For stocks and bonds, 2024 is in some ways shaping up like 2023.
As was the case in 2023, bond yields have risen sharply since the start of the year and are starting to affect stock markets in developed markets after they hit record highs in recent weeks.
Of course stocks outperformed during periods of rising interest rates in the past few decades. Interest rates rose as economic growth and corporate earnings accelerated and sustained downward pressure on inflation allowed central banks to cut interest rates to lower and lower levels each economic cycle and use unconventional monetary policy stimulus like quantitative easing.
The US 10-year bond yield fell from 16 per cent in 1981 to 31 basis points in 2020 as inflation was restrained by the globalisation of goods and labour markets combined with plentiful supplies of resources like crude oil. But deglobalisation, decarbonisation and geopolitical risks may make it harder to get inflation under control and limit the potential for interest rate cuts from here.
As US economic activity and inflation data exceeded expectations and rate cuts were expected to be delayed this year, the 2-year Treasury yield hit 5 per cent for the first time in five months this week.
The benchmark 10-year yield soared to 4.69 per cent from 3.88 per cent at the start of the year.
Similar moves up in US bond yields in the first few months of 2023 contributed to the US regional banking crisis.

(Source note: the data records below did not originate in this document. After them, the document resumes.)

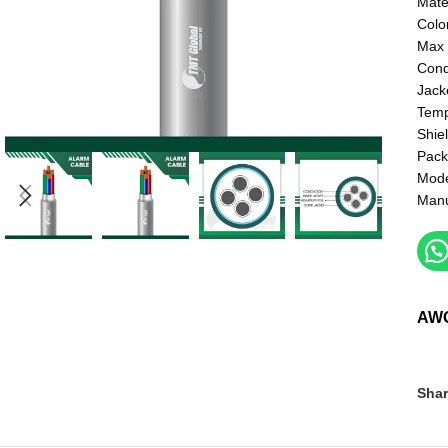
Mate
Colo
Max 
Cond
Jacke
Temp
Shie
Pack
Mod
Manu
AW
Shar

At that time there were expectations of several interest rate cuts in 2023.
Much as has been the case in 2024, those expectations of interest rate cuts in 2023 faded rapidly as the US Federal Open Market Committee continued to hike rates through July, and its members turned less dovish on the outlook for rates in their September “dot plot” of interest rate projections.

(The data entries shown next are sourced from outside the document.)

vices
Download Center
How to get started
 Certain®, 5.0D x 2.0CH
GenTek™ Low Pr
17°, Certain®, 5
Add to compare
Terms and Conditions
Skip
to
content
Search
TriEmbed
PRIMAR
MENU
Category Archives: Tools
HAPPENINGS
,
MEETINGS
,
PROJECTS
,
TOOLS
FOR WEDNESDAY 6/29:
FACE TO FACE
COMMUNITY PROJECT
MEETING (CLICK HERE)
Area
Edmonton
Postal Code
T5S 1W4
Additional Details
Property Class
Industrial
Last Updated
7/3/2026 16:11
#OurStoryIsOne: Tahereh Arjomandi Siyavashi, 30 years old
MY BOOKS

But as the 10-year bond yield soared from 3.25 per cent after the regional banking crisis to almost 5 per cent in early October, FOMC officials including chair Jerome Powell began to indicate that rising bond yields and tightening financial conditions could lessen the need for further rate hikes.
“Financial conditions have tightened significantly in recent months, and longer-term bond yields have been an important driving factor in this tightening,” Powell said at the time.

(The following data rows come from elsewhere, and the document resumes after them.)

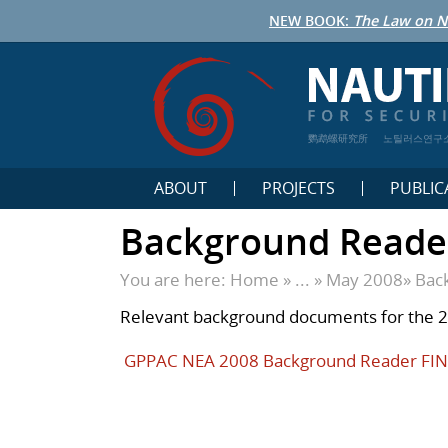
NEW BOOK:
The Law on N
鹦鹉螺研究所
노틸러스연구
ABOUT
PROJECTS
PUBLIC
Background Reade
You are here:
Home
» ... »
May 2008
»
Bac
Relevant background documents for the 
GPPAC NEA 2008 Background Reader FI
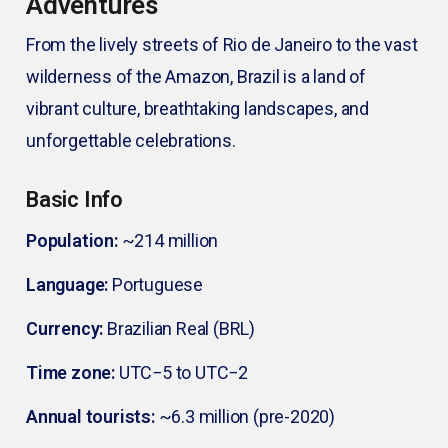
Adventures
From the lively streets of Rio de Janeiro to the vast
wilderness of the Amazon, Brazil is a land of
vibrant culture, breathtaking landscapes, and
unforgettable celebrations.
Basic Info
Population:
~214 million
Language:
Portuguese
Currency:
Brazilian Real (BRL)
Time zone:
UTC−5 to UTC−2
Annual tourists:
~6.3 million (pre-2020)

“We remain attentive to these developments because persistent changes in financial conditions can have implications for the path of monetary policy.”
By December, Powell said the timing of interest rate cuts was discussed by the committee.
Not only did the Fed decide against a December rate hike that its members had projected, officials also slashed their interest rate projections for 2024 and 2025. But cuts this year are now in doubt.
After three months of higher than expected inflation, Powell appeared to abandon his prediction last month that the Fed was “not far" from getting the confidence in falling inflation needed to cut interest rates.
“The recent data have clearly not given us greater confidence and instead indicate that it is likely to take longer than expected to achieve that confidence,” Powell said Tuesday at a panel discussion alongside Bank of Canada Governor Tiff Macklem at the Wilson Centre in Washington.
“Given the strength of the labour market and progress on inflation so far, it is appropriate to allow restrictive policy further time to work and let the data and the evolving outlook guide us.”
It didn’t cause much of an additional selloff in stocks and bonds because investors have already dialled back their rate cut hopes after strong inflation and economic data in recent months.
Moreover the stockmarket remains focussed on the economic outlook and the consensus estimate of an acceleration in annual earnings per share growth to 15 per cent per annum by year end.
But investor surveys and positioning measures suggest they are already positioned for that. And unlike October 2023 when he was worried about rising long-term bond yields causing tight financial conditions, Powell’s comments this week could indicate that he needs tighter financial conditions.
A US 10-year bond yield near 5 per cent could challenge the US sharemarket’s valuation given that it would erase the already skinny earnings yield of the S&P 500.
“The risk is that as the 2-year US Treasury yield consolidates at around 5 per cent, the ‘high for long’ narrative of last August-October, which at the time had triggered fears of eventual hard landing and had hit risk assets, is repeated going forward,” said London-based Nikolaos Panigirtzoglou, head of global derivatives strategy at JP Morgan.
Investors started April with “even more elevated” exposures to risk assets compared to last August.
He says the current market narrative and patterns are increasingly resembling those of the Northern Hemisphere summer of 2023, when soaring bond yields sparked a 10 per cent fall in the S&P 500, prompting the Fed to ride to the rescue with its “dovish pivot” away from rate hikes.
“As inflation surprises to the upside and Fed or other central bank rate cuts are priced out by rate markets, investors are starting to look at reducing overweights or adding hedges in risk markets such as equities and credit,” Mr Panigirtzoglou said.
“Last summer, the increase in 2-year US Treasury yields from a low of 3.8 per cent at the beginning of May to 4.9 per cent by the beginning of August was largely ignored by equity and credit markets.
“However, once 2-year US Treasury yields started consolidating at such high levels of 5 per cent or above, equity and credit markets started suffering from the beginning of August onwards.
“Between the beginning of August and the end of October, equity markets saw a correction of around 10 per cent.”